Pull every line containing "center" out of the listing below.

=== MATERIAL PROVIDED ===
──────────────────────────────
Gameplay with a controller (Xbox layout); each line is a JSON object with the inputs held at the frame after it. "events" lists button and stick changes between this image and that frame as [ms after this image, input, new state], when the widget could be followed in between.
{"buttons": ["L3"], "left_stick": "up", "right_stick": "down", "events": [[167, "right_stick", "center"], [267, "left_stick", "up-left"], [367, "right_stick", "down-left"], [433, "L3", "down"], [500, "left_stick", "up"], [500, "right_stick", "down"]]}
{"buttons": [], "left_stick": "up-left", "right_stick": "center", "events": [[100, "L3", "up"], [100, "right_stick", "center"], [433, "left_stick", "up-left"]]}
──────────────────────────────
=== ANSWER FOR THIS EXERCISE ===
{"buttons": ["L3"], "left_stick": "up", "right_stick": "down", "events": [[167, "right_stick", "center"], [267, "left_stick", "up-left"], [367, "right_stick", "down-left"], [433, "L3", "down"], [500, "left_stick", "up"], [500, "right_stick", "down"]]}
{"buttons": [], "left_stick": "up-left", "right_stick": "center", "events": [[100, "L3", "up"], [100, "right_stick", "center"], [433, "left_stick", "up-left"]]}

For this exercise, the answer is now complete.